In the rows below, count the lines that contain the word "Dorset" with matching case, and reply with the number alone.

Text extracted from whole pages:
>>>

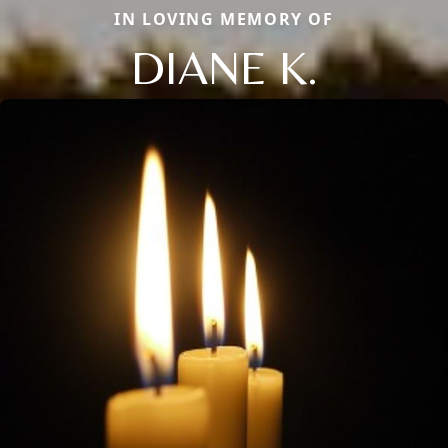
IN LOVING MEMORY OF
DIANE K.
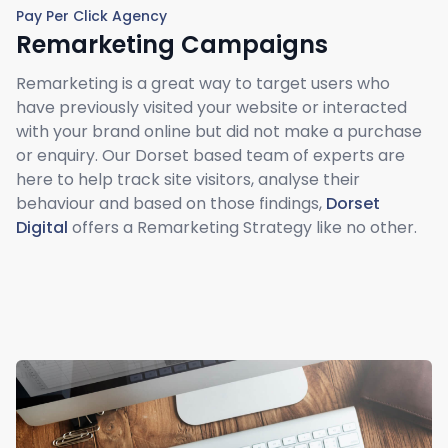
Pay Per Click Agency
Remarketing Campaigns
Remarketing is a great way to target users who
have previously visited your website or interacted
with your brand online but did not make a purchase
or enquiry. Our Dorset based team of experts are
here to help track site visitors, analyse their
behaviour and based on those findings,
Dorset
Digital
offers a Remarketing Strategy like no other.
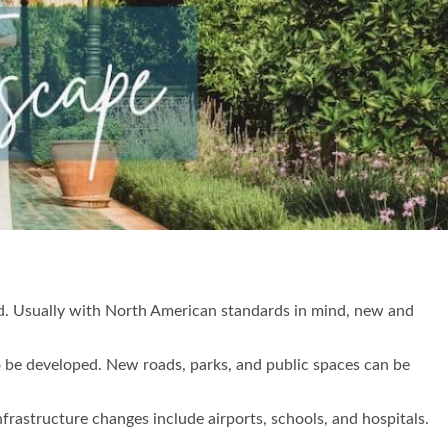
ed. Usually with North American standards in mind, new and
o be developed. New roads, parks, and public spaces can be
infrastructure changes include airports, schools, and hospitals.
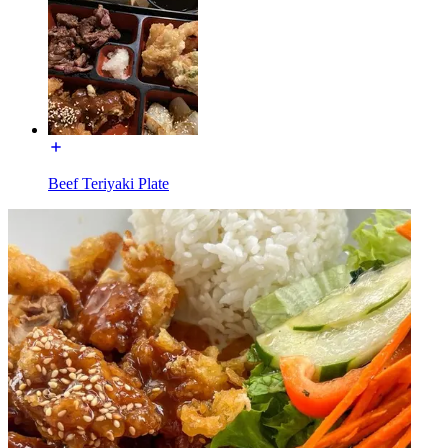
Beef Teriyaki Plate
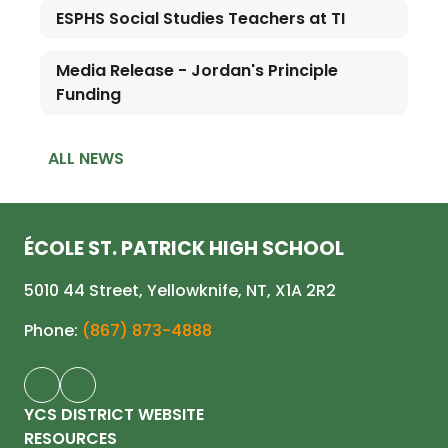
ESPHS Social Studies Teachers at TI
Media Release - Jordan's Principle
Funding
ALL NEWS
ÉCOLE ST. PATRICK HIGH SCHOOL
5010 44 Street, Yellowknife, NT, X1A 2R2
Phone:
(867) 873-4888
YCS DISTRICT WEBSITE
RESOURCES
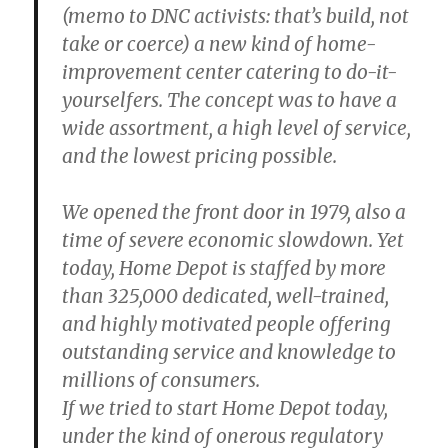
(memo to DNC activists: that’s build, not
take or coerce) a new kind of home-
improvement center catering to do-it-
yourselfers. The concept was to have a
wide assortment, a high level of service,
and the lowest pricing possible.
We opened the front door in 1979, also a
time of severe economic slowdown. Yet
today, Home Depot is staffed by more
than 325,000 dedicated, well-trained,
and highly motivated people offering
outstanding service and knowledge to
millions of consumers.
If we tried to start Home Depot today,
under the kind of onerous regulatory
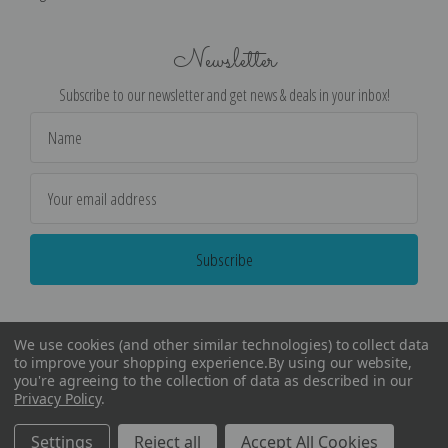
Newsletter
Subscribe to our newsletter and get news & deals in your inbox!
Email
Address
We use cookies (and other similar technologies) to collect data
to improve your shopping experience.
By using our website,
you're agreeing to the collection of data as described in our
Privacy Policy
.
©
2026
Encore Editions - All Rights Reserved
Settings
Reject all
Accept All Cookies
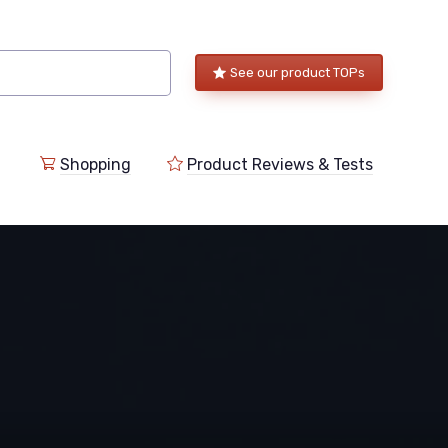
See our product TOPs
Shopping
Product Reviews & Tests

<<<

__Solution for this task__. 2